--- Extract to read Enclosed Below ---

From this telex it appears that the HBL, Dubai, negotiated the document for US$ 2,66,600 against the LC No. 7‑9‑86 of NBL, Khulna. The HBL, NY immediately on the same day got in touch with the New York Branch of AMEX by a telex (Exhibit 3) and claimed reimbursement. Thereafter, there was exchange of telexes between the two branches of HBL over the above issue and ultimately, the AMEX, NY by its telex dated March 28, 1986, (Exhibit 9) informed HBL NY about cancellation of authorisation for reimbursement by them and advised them to contact NBL direct.
18. The papers on record show that the HBL, Dubai, did not contact NBL, before June 4, 1986, for the reasons best known to them. Why they chose to keep silent for the next more than 2 (two) months is not understood, specially when they were so eager to get the reimbursement on 18th March, 1986, till they were informed about the cancellation of authorisation on 28th March, 1986. The HBL, Dubai, however, in the meantime sent the concerned documents in original, by registered post on 19th May, 1986 while the duplicate copy, by ordinary air‑i‑nail (Paragraph 8 of the plaint), as such, there was a delay of about 6(six) weeks in sending the documents to the issuing bank which definitely violates Article 46 of the `ICC No. 400. Article 46 reads as follows:
b. Except as provided in Article 48(a), documents must be presented on or before such expiry date.

--- End of Enclosed Extract to read ---

Activity: Reproduce verbatim the passage of the letter of credit dispute text between "18. The papers" and "such expiry date.", inclusive.

--- Dataset entries Enclosed Below ---

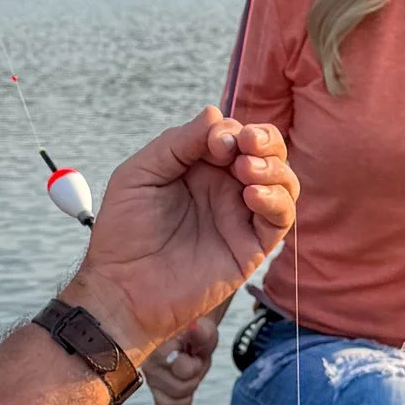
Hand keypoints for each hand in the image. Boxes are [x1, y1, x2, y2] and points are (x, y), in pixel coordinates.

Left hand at [66, 108, 295, 356]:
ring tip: (246, 169)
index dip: (230, 131)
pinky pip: (281, 219)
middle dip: (264, 139)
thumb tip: (216, 115)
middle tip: (247, 142)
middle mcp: (225, 190)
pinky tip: (252, 195)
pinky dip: (275, 200)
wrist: (122, 289)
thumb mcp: (140, 174)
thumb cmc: (124, 233)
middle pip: (267, 153)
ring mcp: (240, 218)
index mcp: (199, 168)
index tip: (214, 141)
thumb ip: (177, 143)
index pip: (233, 136)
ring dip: (274, 167)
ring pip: (283, 182)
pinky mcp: (251, 247)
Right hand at [141, 312, 220, 404]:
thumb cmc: (199, 334)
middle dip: (194, 380)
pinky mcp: (155, 395)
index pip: (177, 370)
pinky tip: (185, 398)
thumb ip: (202, 332)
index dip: (193, 367)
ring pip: (170, 404)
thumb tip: (195, 328)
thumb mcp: (206, 331)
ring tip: (189, 378)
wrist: (194, 337)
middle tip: (194, 365)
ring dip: (187, 394)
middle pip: (178, 390)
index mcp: (157, 347)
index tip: (195, 356)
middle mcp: (149, 365)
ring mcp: (151, 382)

--- End of Enclosed Dataset entries ---

Task answer:
18. The papers on record show that the HBL, Dubai, did not contact NBL, before June 4, 1986, for the reasons best known to them. Why they chose to keep silent for the next more than 2 (two) months is not understood, specially when they were so eager to get the reimbursement on 18th March, 1986, till they were informed about the cancellation of authorisation on 28th March, 1986. The HBL, Dubai, however, in the meantime sent the concerned documents in original, by registered post on 19th May, 1986 while the duplicate copy, by ordinary air‑i‑nail (Paragraph 8 of the plaint), as such, there was a delay of about 6(six) weeks in sending the documents to the issuing bank which definitely violates Article 46 of the `ICC No. 400. Article 46 reads as follows:
b. Except as provided in Article 48(a), documents must be presented on or before such expiry date.